At times, the two imperatives will work against each other.
"Democrats, to win regularly, not just the presidency but other levels of government, they need to do better among ... noncollege whites than they've been doing," said Ruy Teixeira, a demographer who has written extensively about the electoral advantages inherent in the nation's changing demographics. "You can't ... just rely on the coalition of the ascendant."
Once the backbone of the Democratic Party, working-class white voters have gradually shifted into the GOP's camp since the 1970s in part because of the alienation they felt toward an increasingly urban, culturally cosmopolitan party. Democrats, meanwhile, have made up for the loss by winning over minorities and a greater share of the upscale white vote.
Clinton doesn't have to win a majority of white voters without a college education—Obama never did, after all. Even during the height of his 2008 campaign, he won just 40 percent of them. Four years later, his share slipped to 36 percent.
But in 2014, the bottom fell out, and it fell out in places where Democrats have performed relatively well with working-class white voters, even recently.

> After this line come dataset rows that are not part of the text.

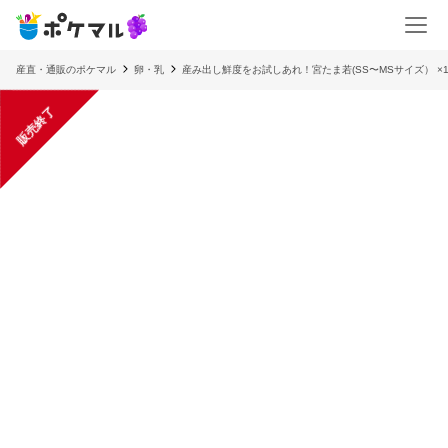
産直・通販のポケマル
卵・乳
産み出し鮮度をお試しあれ！宮たま若(SS〜MSサイズ） ×1
販売終了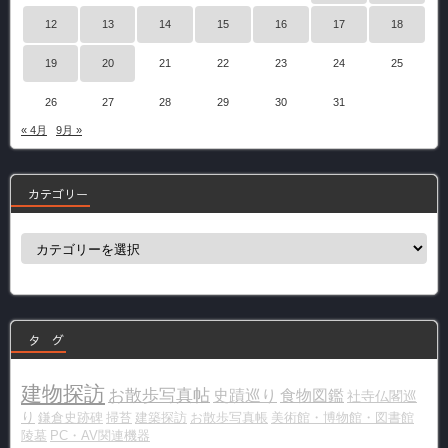
12
13
14
15
16
17
18
19
20
21
22
23
24
25
26
27
28
29
30
31
« 4月
9月 »
カテゴリー
カ
テ
ゴ
リ
ー
タ グ
建物探訪
お散歩写真帖
史蹟巡り
食物図鑑
社寺仏閣巡
り
鎌倉史跡碑
掃苔
建築探訪
お散歩写真帳
美術館・博物館・図書館
陵墓
PC・AV関連機器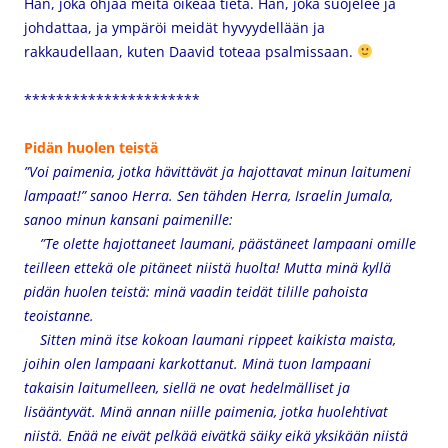
Hän, joka ohjaa meitä oikeaa tietä. Hän, joka suojelee ja
johdattaa, ja ympäröi meidät hyvyydellään ja
rakkaudellaan, kuten Daavid toteaa psalmissaan.
**********************
Pidän huolen teistä
”Voi paimenia, jotka hävittävät ja hajottavat minun laitumeni
lampaat!” sanoo Herra. Sen tähden Herra, Israelin Jumala,
sanoo minun kansani paimenille:
”Te olette hajottaneet laumani, päästäneet lampaani omille
teilleen ettekä ole pitäneet niistä huolta! Mutta minä kyllä
pidän huolen teistä: minä vaadin teidät tilille pahoista
teoistanne.
Sitten minä itse kokoan laumani rippeet kaikista maista,
joihin olen lampaani karkottanut. Minä tuon lampaani
takaisin laitumelleen, siellä ne ovat hedelmälliset ja
lisääntyvät. Minä annan niille paimenia, jotka huolehtivat
niistä. Enää ne eivät pelkää eivätkä säiky eikä yksikään niistä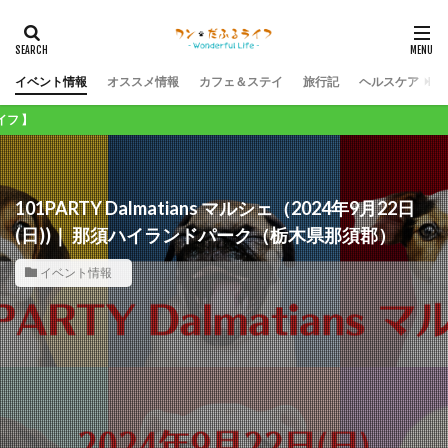
イベント情報
オススメ情報
カフェ＆ステイ
旅行記
ヘルスケア
ワ
101PARTY Dalmatians マルシェ（2024年9月22日
(日))｜ 那須ハイランドパーク（栃木県那須郡）
イベント情報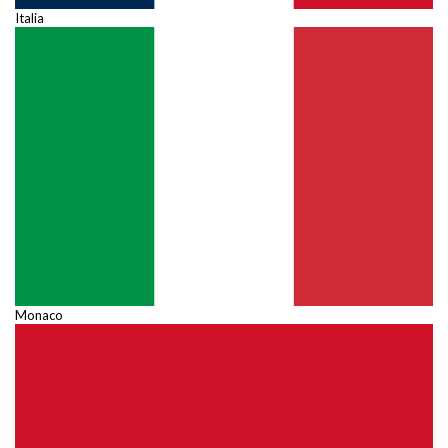
Italia
Monaco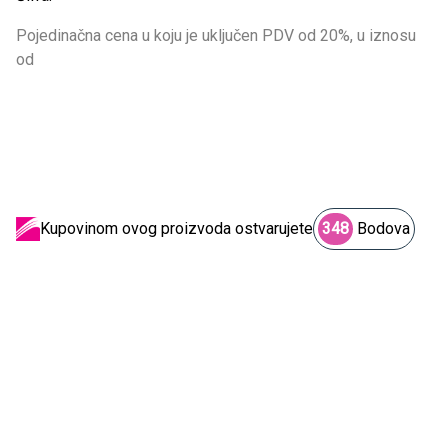
Pojedinačna cena u koju je uključen PDV od 20%, u iznosu
od
Kupovinom ovog proizvoda ostvarujete
348
Bodova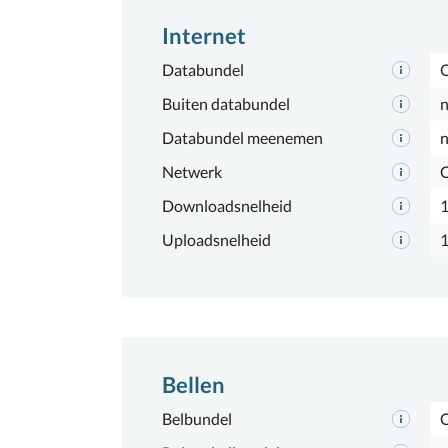
Internet
Databundel
Buiten databundel
n
Databundel meenemen
n
Netwerk
Downloadsnelheid
Uploadsnelheid
Bellen
Belbundel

The party didn't just lose the white, working-class vote in places like Arkansas and West Virginia, where it has long since stopped being competitive at a presidential level. It also lost the vote in Iowa.
Braley, the Democratic Senate nominee in Iowa, won just 41 percent of the white, working-class vote in an overwhelmingly white state, exit polls showed, on his way to a stunning 9-point defeat in an open-seat race. Precise data was unavailable for Obama's performance among the same group in Iowa in 2012, when he won the state comfortably, but he won 52 percent of voters without a college degree that year.
Other states showed a particularly weak performance among blue-collar whites: In Colorado, Udall got just 34 percent of their vote, to his opponent's 61 percent. For Democratic presidential candidates, most plausible paths to the White House run through winning both of those states.
Democrats do have some reason for optimism. For one, the share of white, working-class voters continues to shrink every presidential election by an average of about 3 percentage points, according to Teixeira, while the share of groups Democrats do better with—racial minorities and well-educated white voters—continues to grow. And Democrats hope that Clinton, as the nation's first major-party female presidential nominee, would be able win over so-called waitress moms at a greater rate than most Democratic candidates.
The most pressing need for Clinton, however, might be devising an economic agenda and message able to convince some of those voters to back Democratic candidates.
"Are they going to convince the majority of these voters that they have a plan and it'll definitely work?" Teixeira asked. "Well, that's probably not going to happen. You don't have to convince most of these voters. You just have to convince a persuadable part of them."